Supplied material ▸
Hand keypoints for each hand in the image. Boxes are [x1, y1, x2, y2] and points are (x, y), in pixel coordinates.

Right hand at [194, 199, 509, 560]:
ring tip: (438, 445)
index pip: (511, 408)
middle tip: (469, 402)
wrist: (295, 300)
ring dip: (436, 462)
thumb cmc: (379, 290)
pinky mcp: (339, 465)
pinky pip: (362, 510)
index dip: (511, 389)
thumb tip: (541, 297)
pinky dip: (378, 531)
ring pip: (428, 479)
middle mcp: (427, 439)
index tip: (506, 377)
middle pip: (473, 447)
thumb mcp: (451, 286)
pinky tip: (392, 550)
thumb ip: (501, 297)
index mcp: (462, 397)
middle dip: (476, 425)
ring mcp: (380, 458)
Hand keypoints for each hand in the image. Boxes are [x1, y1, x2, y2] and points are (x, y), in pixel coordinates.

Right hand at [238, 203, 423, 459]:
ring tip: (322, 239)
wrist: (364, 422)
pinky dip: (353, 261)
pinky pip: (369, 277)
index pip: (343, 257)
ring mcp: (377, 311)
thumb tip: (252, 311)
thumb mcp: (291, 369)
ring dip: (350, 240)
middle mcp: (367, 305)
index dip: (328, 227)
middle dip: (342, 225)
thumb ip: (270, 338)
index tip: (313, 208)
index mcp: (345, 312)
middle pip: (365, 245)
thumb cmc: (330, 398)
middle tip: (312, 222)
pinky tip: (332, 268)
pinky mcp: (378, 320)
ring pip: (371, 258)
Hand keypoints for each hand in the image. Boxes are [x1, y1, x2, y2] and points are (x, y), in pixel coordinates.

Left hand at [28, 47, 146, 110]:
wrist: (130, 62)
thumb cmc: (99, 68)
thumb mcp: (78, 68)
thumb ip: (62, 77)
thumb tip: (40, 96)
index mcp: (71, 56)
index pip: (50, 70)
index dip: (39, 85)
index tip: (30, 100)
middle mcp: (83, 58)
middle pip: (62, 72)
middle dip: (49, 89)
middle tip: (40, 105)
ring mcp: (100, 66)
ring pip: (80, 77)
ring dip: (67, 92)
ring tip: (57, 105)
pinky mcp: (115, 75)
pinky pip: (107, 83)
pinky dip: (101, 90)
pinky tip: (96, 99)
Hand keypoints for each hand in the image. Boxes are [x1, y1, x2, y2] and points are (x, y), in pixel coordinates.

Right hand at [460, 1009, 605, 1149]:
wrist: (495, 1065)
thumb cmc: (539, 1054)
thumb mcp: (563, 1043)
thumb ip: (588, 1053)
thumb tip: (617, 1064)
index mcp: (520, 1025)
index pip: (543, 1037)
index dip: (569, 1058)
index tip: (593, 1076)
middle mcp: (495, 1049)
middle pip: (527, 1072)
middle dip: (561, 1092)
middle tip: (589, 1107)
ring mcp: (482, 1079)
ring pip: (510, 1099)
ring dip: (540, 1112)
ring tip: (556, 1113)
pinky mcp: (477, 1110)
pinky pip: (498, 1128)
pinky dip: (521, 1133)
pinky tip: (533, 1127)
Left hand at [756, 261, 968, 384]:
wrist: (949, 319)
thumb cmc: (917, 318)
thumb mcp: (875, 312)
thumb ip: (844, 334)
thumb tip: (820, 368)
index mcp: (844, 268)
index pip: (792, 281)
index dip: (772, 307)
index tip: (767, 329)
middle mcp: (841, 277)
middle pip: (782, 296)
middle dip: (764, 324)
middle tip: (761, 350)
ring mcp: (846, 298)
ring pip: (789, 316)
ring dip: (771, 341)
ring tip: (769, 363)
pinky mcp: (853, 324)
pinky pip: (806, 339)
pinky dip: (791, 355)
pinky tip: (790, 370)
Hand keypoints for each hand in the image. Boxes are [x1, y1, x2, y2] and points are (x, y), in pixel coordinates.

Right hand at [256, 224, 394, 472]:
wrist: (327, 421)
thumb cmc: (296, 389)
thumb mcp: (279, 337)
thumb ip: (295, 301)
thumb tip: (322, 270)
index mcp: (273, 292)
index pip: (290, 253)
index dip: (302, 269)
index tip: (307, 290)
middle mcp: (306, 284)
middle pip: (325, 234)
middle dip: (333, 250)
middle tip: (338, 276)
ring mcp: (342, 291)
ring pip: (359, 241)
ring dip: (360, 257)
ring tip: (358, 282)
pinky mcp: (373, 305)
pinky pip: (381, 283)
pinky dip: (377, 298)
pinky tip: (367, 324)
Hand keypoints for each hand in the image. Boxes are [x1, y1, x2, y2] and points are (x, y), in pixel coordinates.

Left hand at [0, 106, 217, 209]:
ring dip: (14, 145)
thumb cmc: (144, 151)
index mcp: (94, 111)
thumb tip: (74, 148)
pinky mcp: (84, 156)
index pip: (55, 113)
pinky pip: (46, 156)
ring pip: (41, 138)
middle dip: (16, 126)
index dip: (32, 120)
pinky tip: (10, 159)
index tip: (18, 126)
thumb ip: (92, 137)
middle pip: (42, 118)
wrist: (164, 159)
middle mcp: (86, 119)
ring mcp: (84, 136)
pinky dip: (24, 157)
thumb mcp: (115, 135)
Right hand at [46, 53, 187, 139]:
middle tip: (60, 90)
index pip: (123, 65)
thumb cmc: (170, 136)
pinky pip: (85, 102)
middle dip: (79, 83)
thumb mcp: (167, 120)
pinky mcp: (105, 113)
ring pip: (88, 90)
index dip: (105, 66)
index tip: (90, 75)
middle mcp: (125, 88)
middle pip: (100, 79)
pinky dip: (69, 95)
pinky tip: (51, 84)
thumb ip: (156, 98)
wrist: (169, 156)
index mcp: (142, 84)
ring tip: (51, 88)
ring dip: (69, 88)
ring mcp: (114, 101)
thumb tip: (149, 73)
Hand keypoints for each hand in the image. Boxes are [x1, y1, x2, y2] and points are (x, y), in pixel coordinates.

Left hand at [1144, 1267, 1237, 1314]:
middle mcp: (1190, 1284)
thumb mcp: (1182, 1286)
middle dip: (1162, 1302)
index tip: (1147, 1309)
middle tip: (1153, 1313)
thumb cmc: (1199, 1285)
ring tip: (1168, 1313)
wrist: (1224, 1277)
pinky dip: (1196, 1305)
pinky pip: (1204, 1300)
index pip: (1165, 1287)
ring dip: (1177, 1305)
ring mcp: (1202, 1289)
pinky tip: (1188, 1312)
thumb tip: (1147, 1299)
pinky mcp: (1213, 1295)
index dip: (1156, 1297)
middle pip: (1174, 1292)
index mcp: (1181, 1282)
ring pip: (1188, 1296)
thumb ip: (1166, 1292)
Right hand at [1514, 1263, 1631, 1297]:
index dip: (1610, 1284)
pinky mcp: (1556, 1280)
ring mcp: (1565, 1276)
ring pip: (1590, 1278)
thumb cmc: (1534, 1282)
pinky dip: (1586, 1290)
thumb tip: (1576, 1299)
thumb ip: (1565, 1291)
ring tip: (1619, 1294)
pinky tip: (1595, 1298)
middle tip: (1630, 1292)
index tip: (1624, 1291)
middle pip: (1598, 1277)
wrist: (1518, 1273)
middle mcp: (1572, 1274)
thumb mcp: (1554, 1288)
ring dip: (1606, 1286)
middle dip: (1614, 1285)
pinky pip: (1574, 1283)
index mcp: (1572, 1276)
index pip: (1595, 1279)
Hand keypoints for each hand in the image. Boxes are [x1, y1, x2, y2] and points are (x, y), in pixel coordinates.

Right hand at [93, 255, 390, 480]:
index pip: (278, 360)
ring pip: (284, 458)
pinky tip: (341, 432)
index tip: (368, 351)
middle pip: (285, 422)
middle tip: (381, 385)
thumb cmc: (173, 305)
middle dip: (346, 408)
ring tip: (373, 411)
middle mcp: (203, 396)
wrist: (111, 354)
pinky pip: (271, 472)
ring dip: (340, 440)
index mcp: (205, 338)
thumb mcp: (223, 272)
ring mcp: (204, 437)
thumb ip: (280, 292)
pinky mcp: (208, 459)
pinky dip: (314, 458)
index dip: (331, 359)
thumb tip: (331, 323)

What you should do ▸ Write out every line of the listing that holds the word "Left".

Completed exercise ▸
Left hand at [28, 47, 146, 110]:
Left hand at [756, 261, 968, 384]:
Left hand at [0, 106, 217, 209]:
Left hand at [1144, 1267, 1237, 1314]:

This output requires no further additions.